With enough data, most games can be completed so quickly to the point that they are no longer worth playing. When the win or loss is immediately visible, there is no value in the experience of the game.
Narrative Theory
Through the ages there have been storytellers, and a fair share of those have formulated narrative structure theory to make storytelling both easier to analyse and to understand. By laying out the rules of the story, it's possible to contrast and compare them against others. Concepts such as genre, characters, themes, symbolism, narrative arcs etc are all fairly well established narrative traits. What makes an action film an action film is generally understood to be by what it contains.
By following simple narrative structure it's possible to make an interesting and engaging film.
By understanding simple narrative structure it's also possible to dissect any entertainment media to read through it to its conclusion.
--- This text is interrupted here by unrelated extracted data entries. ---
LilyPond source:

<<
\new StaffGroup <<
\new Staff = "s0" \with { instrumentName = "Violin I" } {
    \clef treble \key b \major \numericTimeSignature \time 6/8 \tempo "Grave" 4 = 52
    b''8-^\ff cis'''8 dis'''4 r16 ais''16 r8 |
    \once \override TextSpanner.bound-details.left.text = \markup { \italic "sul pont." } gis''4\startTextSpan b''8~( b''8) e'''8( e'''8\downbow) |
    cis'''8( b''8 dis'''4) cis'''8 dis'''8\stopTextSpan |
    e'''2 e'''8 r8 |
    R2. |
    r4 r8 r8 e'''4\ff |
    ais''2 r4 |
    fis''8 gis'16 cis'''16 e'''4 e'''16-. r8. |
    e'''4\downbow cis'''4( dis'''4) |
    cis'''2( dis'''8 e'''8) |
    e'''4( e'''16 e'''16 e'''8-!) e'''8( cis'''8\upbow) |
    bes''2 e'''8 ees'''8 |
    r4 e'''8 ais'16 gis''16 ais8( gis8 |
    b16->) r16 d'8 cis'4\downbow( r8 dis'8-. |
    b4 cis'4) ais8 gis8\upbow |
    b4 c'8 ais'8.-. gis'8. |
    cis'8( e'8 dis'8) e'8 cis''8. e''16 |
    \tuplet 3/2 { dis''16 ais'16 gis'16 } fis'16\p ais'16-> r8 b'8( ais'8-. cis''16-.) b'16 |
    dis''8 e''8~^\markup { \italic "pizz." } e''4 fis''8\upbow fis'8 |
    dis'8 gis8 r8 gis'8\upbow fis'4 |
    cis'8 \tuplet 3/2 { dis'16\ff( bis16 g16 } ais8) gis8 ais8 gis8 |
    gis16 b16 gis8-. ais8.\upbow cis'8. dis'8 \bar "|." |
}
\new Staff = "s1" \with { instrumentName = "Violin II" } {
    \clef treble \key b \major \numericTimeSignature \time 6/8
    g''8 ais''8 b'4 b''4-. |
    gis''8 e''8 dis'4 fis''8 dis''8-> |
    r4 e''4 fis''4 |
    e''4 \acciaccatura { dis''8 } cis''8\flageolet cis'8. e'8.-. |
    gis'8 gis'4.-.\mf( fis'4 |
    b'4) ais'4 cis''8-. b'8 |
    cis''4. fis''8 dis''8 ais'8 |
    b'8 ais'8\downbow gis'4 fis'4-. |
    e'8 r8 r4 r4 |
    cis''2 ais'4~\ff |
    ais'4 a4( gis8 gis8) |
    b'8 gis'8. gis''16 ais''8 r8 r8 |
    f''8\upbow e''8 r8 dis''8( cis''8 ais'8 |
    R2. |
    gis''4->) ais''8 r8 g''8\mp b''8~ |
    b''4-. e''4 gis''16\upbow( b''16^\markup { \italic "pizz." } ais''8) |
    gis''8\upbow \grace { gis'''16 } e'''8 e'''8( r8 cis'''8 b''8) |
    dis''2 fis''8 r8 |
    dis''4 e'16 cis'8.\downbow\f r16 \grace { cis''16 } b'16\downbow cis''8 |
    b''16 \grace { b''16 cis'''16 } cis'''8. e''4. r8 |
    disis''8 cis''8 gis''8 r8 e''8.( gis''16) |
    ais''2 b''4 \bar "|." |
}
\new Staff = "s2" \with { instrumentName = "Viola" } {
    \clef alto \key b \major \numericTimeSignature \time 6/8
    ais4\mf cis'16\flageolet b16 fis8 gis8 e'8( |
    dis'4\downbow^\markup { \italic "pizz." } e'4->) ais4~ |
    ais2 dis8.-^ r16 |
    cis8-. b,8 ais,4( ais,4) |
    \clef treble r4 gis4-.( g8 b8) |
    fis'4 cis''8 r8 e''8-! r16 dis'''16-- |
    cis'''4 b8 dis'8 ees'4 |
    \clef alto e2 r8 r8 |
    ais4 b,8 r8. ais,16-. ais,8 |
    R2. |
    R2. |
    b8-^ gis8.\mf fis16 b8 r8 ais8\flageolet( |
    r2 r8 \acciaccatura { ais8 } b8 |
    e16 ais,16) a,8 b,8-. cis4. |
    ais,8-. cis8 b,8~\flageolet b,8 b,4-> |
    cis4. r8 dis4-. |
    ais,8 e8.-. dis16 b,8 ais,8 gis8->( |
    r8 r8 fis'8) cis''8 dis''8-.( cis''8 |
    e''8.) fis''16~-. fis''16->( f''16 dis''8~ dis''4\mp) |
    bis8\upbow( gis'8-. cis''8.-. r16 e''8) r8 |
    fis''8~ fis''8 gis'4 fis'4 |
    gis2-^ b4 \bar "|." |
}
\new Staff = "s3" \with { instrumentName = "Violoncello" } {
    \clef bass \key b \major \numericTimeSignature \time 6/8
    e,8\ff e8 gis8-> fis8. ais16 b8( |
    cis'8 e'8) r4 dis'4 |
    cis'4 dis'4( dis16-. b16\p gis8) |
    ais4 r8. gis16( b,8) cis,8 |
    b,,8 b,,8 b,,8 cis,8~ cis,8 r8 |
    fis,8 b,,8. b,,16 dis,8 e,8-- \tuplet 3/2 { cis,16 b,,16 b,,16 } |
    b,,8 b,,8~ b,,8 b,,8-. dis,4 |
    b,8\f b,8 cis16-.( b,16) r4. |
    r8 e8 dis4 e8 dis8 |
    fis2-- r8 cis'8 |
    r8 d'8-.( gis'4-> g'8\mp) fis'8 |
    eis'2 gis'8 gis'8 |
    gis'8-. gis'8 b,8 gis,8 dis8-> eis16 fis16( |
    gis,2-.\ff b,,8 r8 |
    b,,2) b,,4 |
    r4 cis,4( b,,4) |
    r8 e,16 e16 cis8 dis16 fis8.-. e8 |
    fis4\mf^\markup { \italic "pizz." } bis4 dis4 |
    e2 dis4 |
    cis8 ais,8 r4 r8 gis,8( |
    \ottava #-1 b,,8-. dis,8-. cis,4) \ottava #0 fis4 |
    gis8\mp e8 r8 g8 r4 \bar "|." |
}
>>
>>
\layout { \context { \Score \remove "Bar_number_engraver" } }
It's possible to recognise every trope, every theme and every genre signature as they happen, and realise it's all been said or done before in a thousand different ways.
Machine learning is reflecting this back at us in novel yet incredibly tired ways. Like this infinite stream of Seinfeld.
The Immortal
The punchline to any story about immortality is the endless, impossible boredom of it all. How everything is somehow still the same yet mildly different, the same stale bread for dinner with a stale spice cupboard to remix for eternity.
Take heaven as depicted in "The Good Place". People trapped in an endless nothing are either too endorphin eroded to do anything, or spend their days prompting a machine for combinations of things to experience before quickly moving on to the next thing.
We are quickly moving towards this "solved game" of culture and entertainment. The solution was once to just import it from overseas - countries traded cultures to add a new flash of life into the mundane, but with global homogenisation there are fewer and fewer places to mine this creativity from. Writers have dried up their inspiration and our media has become formulaic and dull, and the step into machine learning will only exacerbate the issue as it draws from existing media.
Accellerated media consumption is quickly ensuring that we are seeing multiple lifetimes of media in our year. In the 1970s, a person may have seen five new films a year at most. Nowadays it's not impossible for someone to consume a whole film a night.
As we see and consume more and more, there's a casual apathy to being all-knowing of a topic. We already know this story.
There is a solution for the individual - to explore and search for new inputs, to reduce consumption speed and to savour and engage thoughtfully and carefully with anything new. To enjoy the experiences of climbing the hill and not just the standing on the top of it.
This is an obvious, base-level "wake up, sheeple" piece of advice - but even knowing it I can't pull my eyes away from the latest generic mumble of colours flashing before my eyes.